Now it was time for the publicity machine to begin cranking up. Mick Taylor needed to be unveiled as the latest Rolling Stone, at a press conference in Hyde Park June 13; “Honky Tonk Women” was about to become the group’s first new single in almost exactly a year (“Jumping Jack Flash,” in June 1968, was their last new UK release); the demands for television appearances saw them guest on both “Top Of The Pops” and the “David Frost Show,” airing “Honky Tonk Women” at both, but adding an epic “You Can’t Always Get What You Want” to the Frost broadcast. And everybody needed to rehearse for Taylor’s live debut with the group, returning to Hyde Park for a free concert July 5.
That performance, of course, would be completely overshadowed by Brian Jones’ death two days before, and is scarcely representative of what the band was on the verge of becoming, later in the year as they toured the new album around America. A handful of the new songs made it into the set, most prominently a ferocious “Midnight Rambler” and a triumphant “Honky Tonk Women.” But watching the “Stones In The Park” film that (inevitably) came out of the performance, it’s hard to remember anything beyond the opening eulogy to Jones, a white-dress clad Jagger quoting Shelley and releasing butterflies into the London sky; and a seething “Sympathy For The Devil,” the band joined onstage by Ginger Johnson’s African Drummers to create a thunderous backdrop of pulse-pounding percussion.

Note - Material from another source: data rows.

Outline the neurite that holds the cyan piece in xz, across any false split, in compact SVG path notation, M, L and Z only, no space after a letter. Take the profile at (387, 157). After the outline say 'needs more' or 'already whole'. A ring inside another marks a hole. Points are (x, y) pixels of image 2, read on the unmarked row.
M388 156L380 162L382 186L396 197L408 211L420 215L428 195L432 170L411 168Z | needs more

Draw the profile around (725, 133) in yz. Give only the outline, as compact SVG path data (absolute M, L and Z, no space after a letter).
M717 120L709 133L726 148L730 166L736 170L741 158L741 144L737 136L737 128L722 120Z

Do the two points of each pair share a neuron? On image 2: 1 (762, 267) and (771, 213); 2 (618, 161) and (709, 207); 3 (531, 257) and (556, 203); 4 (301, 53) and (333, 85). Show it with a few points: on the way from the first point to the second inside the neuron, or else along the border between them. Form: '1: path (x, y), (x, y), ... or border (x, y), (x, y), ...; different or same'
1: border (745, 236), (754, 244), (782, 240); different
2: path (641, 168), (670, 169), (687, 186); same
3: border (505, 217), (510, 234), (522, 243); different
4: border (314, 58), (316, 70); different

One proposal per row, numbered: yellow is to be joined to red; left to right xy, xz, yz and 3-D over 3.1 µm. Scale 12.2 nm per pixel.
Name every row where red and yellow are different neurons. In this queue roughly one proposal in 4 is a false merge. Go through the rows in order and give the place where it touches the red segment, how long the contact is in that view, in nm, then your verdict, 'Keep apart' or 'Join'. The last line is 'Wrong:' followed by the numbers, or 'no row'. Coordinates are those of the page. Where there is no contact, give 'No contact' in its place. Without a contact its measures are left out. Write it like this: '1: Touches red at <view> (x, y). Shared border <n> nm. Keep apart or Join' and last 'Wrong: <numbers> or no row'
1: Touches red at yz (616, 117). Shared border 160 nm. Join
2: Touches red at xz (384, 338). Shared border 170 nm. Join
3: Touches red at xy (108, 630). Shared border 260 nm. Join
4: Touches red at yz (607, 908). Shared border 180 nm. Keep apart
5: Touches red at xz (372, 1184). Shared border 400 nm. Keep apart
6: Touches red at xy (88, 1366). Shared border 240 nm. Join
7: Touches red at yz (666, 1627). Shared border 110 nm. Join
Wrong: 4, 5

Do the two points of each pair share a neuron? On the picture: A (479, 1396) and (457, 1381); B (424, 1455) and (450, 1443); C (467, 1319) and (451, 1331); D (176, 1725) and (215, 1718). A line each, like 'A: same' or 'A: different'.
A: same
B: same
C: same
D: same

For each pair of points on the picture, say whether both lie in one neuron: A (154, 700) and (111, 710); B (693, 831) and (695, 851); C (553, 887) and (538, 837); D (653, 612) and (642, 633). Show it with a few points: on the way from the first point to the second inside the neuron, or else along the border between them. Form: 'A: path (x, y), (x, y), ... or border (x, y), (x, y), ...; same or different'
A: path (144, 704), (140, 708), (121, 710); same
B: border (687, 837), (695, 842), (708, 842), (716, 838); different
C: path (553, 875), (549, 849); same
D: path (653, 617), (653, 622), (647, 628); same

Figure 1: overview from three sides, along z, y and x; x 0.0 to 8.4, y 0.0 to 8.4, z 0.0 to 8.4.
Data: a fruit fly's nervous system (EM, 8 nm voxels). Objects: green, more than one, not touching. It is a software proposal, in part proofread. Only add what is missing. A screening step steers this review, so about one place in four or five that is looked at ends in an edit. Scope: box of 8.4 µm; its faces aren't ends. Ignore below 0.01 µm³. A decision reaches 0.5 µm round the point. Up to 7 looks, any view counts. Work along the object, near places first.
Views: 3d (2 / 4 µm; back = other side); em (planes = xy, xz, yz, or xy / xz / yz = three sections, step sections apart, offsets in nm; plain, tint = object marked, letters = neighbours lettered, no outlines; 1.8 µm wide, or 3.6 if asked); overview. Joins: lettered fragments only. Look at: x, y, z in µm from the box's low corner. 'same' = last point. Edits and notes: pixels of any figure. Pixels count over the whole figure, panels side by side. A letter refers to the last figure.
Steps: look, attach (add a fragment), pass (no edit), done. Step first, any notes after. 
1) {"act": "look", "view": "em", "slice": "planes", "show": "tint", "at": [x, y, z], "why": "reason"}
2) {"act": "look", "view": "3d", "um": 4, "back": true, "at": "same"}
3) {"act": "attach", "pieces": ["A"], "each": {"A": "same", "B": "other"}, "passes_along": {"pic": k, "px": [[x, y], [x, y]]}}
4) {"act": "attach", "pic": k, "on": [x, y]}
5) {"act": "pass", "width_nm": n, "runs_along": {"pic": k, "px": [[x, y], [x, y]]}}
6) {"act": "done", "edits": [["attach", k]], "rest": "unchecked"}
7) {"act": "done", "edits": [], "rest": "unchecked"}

The tour was drawing closer, the Stones’ first American outing in three years. But there were still some last-minute adjustments to be made to Let It Bleed. For two weeks beginning Oct. 17, 1969, the Rolling Stones first took over Sunset Sound Studios in Los Angeles, and then the Elektra Studios nearby, to finalize their masterpiece. With Taylor’s guitar now fully integrated into the band, a new version of “Country Honk” and a tough take on “Live With Me” were completed and dropped into the running order of the new album. “Gimme Shelter” was revisited too, with the band calling on session singer Merry Clayton to add what remain some of the most distinctive backing vocals you’ll ever hear.
Clayton told writer Harvey Kubernik, “They played me the song and asked if I could put a little somethin’ on it. I said, stop the song and tell me what all this stuff meant before I went any further. ‘It’s just a shout or shot away’ was something in the lyrics. I said, ‘I’m gonna put my vocal on it and I’m gonna leave. ‘Cause this is a real high part and I will be wetting myself if I sing any higher!’ ‘Cause my stomach was a little bit heavy.” (She was pregnant at the time.)
“So, we went in and did it. Matter of fact, I did it three times. I didn’t do an overdub. Mick’s vocal was already on it when I heard it, and I recall he did a bit of touching up after I left. But they got what they wanted. ‘It was so nice meeting you guys.’ ‘Oh Merry, you sound incredible. We just love you. We’re gonna work with you …’ I was walkin’ out the door as they were talking. ‘OK. Love you guys, too! See you some other time.’ And I got in the car with my husband who took me right home and I went right upstairs to bed. And that was the ‘Gimme Shelter’ session.”